| INSTRUCTIONS TO FOLLOW |
All lines after the one containing "nose: (764, 350)" are needed, along with that line itself. Please repeat them exactly through the end of the entries.

[Opening RECORDS SUPPLIED section]

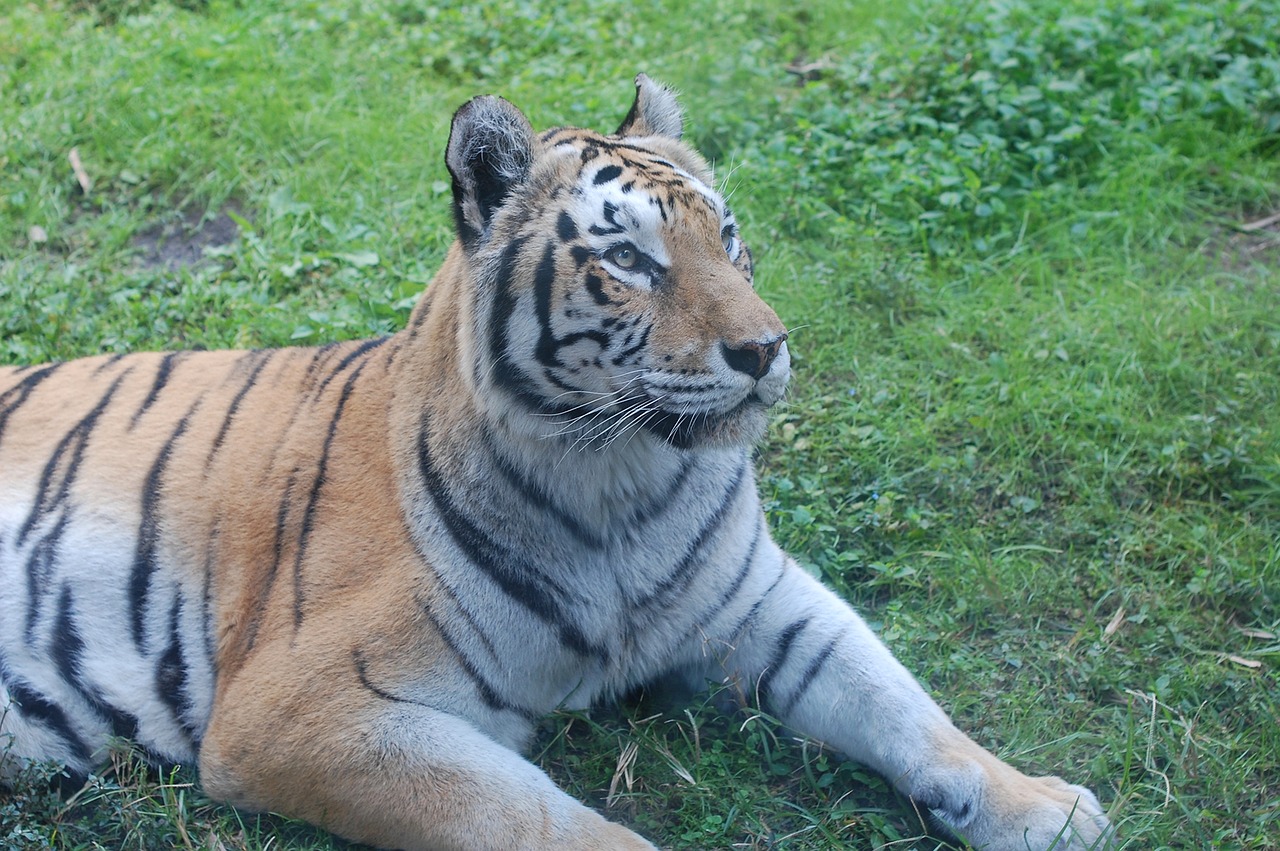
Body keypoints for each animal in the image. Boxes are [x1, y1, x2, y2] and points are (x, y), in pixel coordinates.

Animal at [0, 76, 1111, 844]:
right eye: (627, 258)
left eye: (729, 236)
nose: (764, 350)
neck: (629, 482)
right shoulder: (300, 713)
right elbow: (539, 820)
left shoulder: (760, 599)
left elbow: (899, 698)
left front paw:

[Closing RECORDS SUPPLIED section]

| ANSWER TO THE EXERCISE |
nose: (764, 350)
neck: (629, 482)
right shoulder: (300, 713)
right elbow: (539, 820)
left shoulder: (760, 599)
left elbow: (899, 698)
left front paw:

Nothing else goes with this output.